- _To-do item_: Your answer is a number only: how many lines in the data below contain "hàng"?

- _Provided records_:
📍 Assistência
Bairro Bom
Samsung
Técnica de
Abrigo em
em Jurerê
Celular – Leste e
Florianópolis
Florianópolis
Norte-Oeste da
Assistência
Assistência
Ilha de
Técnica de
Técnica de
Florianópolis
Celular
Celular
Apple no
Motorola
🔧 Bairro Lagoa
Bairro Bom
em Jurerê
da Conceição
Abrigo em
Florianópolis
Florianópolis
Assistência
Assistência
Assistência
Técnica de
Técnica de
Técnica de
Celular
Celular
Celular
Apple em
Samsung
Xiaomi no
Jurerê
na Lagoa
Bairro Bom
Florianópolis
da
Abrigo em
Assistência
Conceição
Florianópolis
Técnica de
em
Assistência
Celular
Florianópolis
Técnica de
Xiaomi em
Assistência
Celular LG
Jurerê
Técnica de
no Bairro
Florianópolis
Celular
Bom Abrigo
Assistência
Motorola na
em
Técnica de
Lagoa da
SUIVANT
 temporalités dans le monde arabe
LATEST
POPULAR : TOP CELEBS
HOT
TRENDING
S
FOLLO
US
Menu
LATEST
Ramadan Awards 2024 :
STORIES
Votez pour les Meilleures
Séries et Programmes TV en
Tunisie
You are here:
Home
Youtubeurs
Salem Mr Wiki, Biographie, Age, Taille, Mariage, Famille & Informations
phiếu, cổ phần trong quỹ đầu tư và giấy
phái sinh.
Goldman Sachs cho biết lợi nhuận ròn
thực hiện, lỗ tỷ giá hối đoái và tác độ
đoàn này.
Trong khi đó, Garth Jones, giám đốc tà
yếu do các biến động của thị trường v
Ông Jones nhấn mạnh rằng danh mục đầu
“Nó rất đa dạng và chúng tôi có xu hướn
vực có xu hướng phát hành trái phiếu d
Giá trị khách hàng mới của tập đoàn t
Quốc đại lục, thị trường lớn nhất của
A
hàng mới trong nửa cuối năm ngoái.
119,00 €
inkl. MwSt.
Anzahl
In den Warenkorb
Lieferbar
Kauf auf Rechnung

- _Your solution_: 2